Predictive Analytics: Shifting Power from Consumers back to Marketers

A power button with a green light turned on next to it.
Power has shifted from consumers back to marketers through predictive analytics. Source: Forbes magazine.

While surfing on the web have you ever noticed how advertisements appear suggesting that you purchase a particular product or utilize a service that aligns with your personal tastes, such as a pair of running shoes, which are not only your favorite color but also your favorite brand? Through your previous purchases, browsing history, and social media, technology was able to create a personalized offering.

Although consumers once had the purchasing power, the pendulum is beginning to shift back to marketers through the use of technology. Often, the wide array of data available to consumers confuses rather than assists them in their decision-making.  Recently, as noted in a Forbes article, technology is making decisions and taking action for customers instead of empowering them.

As dependence on technology for daily tasks grows, consumers have higher expectations about what technology can provide them with. The more time spent online increases the personalization of advertisements and offerings that you see on your screen. Although it may be somewhat unnerving that your computer knows more about your preferences than you do, marketers are using this personalization to their benefit. By better understanding consumers’ preferences through analytic technology, marketers are becoming more effective targeting consumer needs. Instead of predicting what consumers want, marketers can now anticipate what consumers desire and adapt their marketing messages and offerings on an individual basis.

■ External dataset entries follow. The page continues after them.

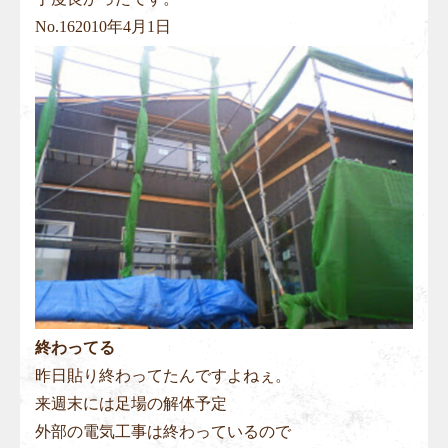
No.
16
2010年4月1日
終わってる
昨日貼り終わってたんですよねぇ。
来週末には足場の解体予定
外部の電気工事は終わっているので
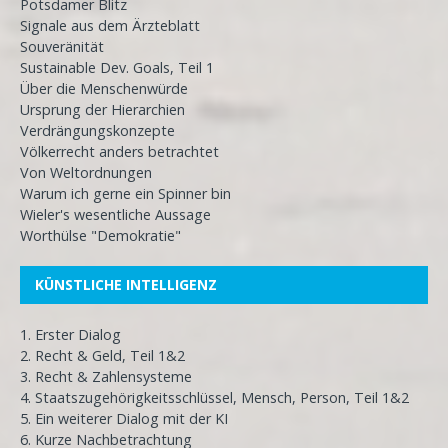
Potsdamer Blitz
Signale aus dem Ärzteblatt
Souveränität
Sustainable Dev. Goals, Teil 1
Über die Menschenwürde
Ursprung der Hierarchien
Verdrängungskonzepte
Völkerrecht anders betrachtet
Von Weltordnungen
Warum ich gerne ein Spinner bin
Wieler's wesentliche Aussage
Worthülse "Demokratie"
KÜNSTLICHE INTELLIGENZ
1. Erster Dialog
2. Recht & Geld, Teil 1&2
3. Recht & Zahlensysteme
4. Staatszugehörigkeitsschlüssel, Mensch, Person, Teil 1&2
5. Ein weiterer Dialog mit der KI
6. Kurze Nachbetrachtung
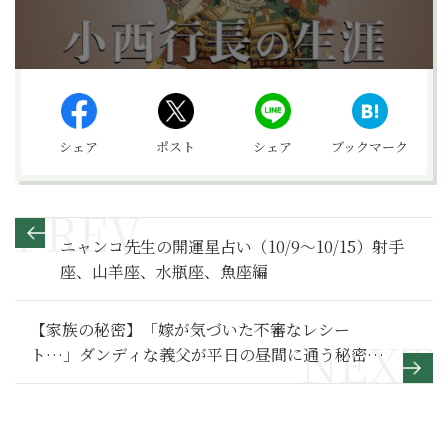
シェア
ポスト
シェア
ブックマーク
ニャンコ先生の開運星占い（10/9～10/15）射手
座、山羊座、水瓶座、魚座編
【家族の秘密】「嫁が気づいた不審なレシー
ト…」ダンディな義父が平日の昼間に通う秘密の
居場所～その１～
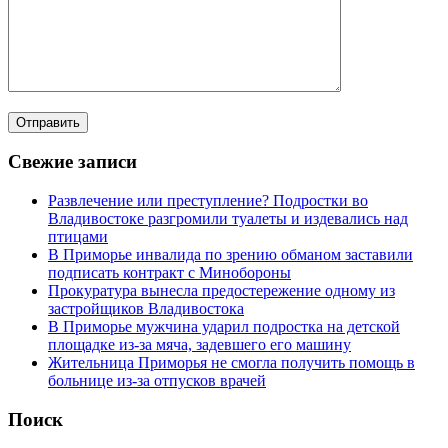
Свежие записи
Развлечение или преступление? Подростки во
Владивостоке разгромили туалеты и издевались над
птицами
В Приморье инвалида по зрению обманом заставили
подписать контракт с Минобороны
Прокуратура вынесла предостережение одному из
застройщиков Владивостока
В Приморье мужчина ударил подростка на детской
площадке из-за мяча, задевшего его машину
Жительница Приморья не смогла получить помощь в
больнице из-за отпусков врачей
Поиск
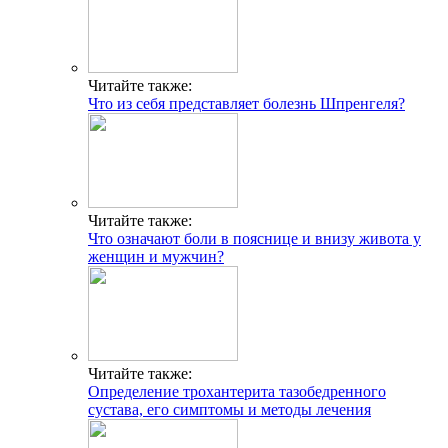
Читайте также:
Что из себя представляет болезнь Шпренгеля?
Читайте также:
Что означают боли в пояснице и внизу живота у
женщин и мужчин?
Читайте также:
Определение трохантерита тазобедренного
сустава, его симптомы и методы лечения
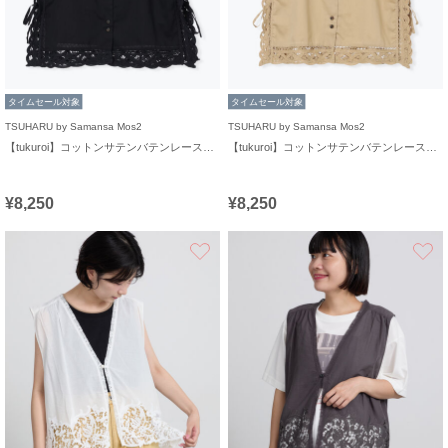
タイムセール対象
タイムセール対象
TSUHARU by Samansa Mos2
TSUHARU by Samansa Mos2
【tukuroi】コットンサテンバテンレースベスト
【tukuroi】コットンサテンバテンレースベスト
¥8,250
¥8,250
お気に入り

From a marketing perspective, predictive analytics can provide many advantages to an organization. First, predictive analytics can increase sales conversions. According to Marketing Land, by looking at a buyer’s research patterns, predictive analytic tools can forecast what customers are going to buy and when customers are going to buy with an 85% accuracy rating. Second, through predictive analytics, data can be more efficiently segmented resulting in a greater focus towards the target audience. By focusing on individuals, campaigns are more successful and budgeting and resources are reduced. Lattice Engines, a technology provider that delivers predictive marketing and sales cloud applications to business-to-business companies, has enabled organizations to reduce marketing costs by 20%. Lastly, predictive analytics can be used by marketers to understand industry trends and whether new products need to be created or if existing products can be modified to better meet consumer demands.

Predictive analytic tools have helped to directly increase sales. Amazon, for example, notes that its recommendations engine roughly accounts for 30% of the company’s sales. Amazon tracks customer’s last purchases, items that customers have rated and liked, customers purchases compared to similar purchases by other customers, and items in customers wish or shopping lists, to produce personalized recommendations. Additionally, Netflix has used predictive analytic tools to suggest movies for viewers to watch next by using past viewed movies and through the correlation of preferences of other viewers with similar tastes.

A comparison of how Amazon and Netflix track customers to create future and more personalized recommendations.
How Amazon and Netflix use predictive analytics to make future product recommendations. Source: Google Images.

As the amount of data continually increases, using predictive analytics to sift through this data is increasingly essential.  Through interpretation of all the data, businesses can better prepare for trends and not only anticipate but also respond to consumer spending habits more quickly. Brands can adapt their marketing tactics on a situational basis. Technology, yet again, has provided businesses with another tool to improve their bottom lines.

From a marketing management perspective, here are some questions to consider:

  • Do you agree that technology has caused a power shift from consumers back to marketers?
  • How should predictive analytics be used? What type of predictive analytics do you think are most important for a business?
  • Research other companies that have used predictive analytic tools to increase company sales.